Collected data entries
┄┄┄┄┄┄┄┄┄┄

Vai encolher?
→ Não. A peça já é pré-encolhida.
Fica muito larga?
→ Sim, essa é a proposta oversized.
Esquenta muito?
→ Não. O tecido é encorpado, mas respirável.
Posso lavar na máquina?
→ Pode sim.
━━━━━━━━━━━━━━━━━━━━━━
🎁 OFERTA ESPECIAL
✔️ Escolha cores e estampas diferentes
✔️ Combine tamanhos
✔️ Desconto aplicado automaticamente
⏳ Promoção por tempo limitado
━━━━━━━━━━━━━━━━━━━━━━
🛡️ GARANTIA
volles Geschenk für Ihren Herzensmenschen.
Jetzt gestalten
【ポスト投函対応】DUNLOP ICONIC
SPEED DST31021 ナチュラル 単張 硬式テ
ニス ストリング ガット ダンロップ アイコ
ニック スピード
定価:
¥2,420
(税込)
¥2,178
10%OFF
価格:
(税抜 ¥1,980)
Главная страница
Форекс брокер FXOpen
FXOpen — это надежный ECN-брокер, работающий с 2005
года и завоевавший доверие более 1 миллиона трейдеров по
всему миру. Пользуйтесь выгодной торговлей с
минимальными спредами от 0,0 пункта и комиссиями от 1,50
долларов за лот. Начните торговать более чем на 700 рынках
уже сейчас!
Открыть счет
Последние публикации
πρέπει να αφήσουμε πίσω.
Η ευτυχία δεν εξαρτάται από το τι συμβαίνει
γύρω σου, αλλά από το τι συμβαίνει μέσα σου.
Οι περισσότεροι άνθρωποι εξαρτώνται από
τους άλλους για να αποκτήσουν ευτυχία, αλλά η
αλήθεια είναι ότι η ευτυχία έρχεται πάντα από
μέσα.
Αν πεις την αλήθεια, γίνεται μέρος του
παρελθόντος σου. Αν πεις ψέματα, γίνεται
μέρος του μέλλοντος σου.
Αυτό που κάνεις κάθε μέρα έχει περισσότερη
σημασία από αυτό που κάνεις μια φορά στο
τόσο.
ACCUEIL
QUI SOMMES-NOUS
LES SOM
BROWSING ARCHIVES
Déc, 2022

┄┄┄┄┄┄┄┄┄┄

**ABOUT THIS EXERCISE**. From the data above, reproduce word for word the lines running from the line with "Posso lavar na máquina?" to the line with "πρέπει να αφήσουμε πίσω.", ends included.

**ANSWER TO THE PROBLEM**.
Posso lavar na máquina?
→ Pode sim.
━━━━━━━━━━━━━━━━━━━━━━
🎁 OFERTA ESPECIAL
✔️ Escolha cores e estampas diferentes
✔️ Combine tamanhos
✔️ Desconto aplicado automaticamente
⏳ Promoção por tempo limitado
━━━━━━━━━━━━━━━━━━━━━━
🛡️ GARANTIA
volles Geschenk für Ihren Herzensmenschen.
Jetzt gestalten
【ポスト投函対応】DUNLOP ICONIC
SPEED DST31021 ナチュラル 単張 硬式テ
ニス ストリング ガット ダンロップ アイコ
ニック スピード
定価:
¥2,420
(税込)
¥2,178
10%OFF
価格:
(税抜 ¥1,980)
Главная страница
Форекс брокер FXOpen
FXOpen — это надежный ECN-брокер, работающий с 2005
года и завоевавший доверие более 1 миллиона трейдеров по
всему миру. Пользуйтесь выгодной торговлей с
минимальными спредами от 0,0 пункта и комиссиями от 1,50
долларов за лот. Начните торговать более чем на 700 рынках
уже сейчас!
Открыть счет
Последние публикации
πρέπει να αφήσουμε πίσω.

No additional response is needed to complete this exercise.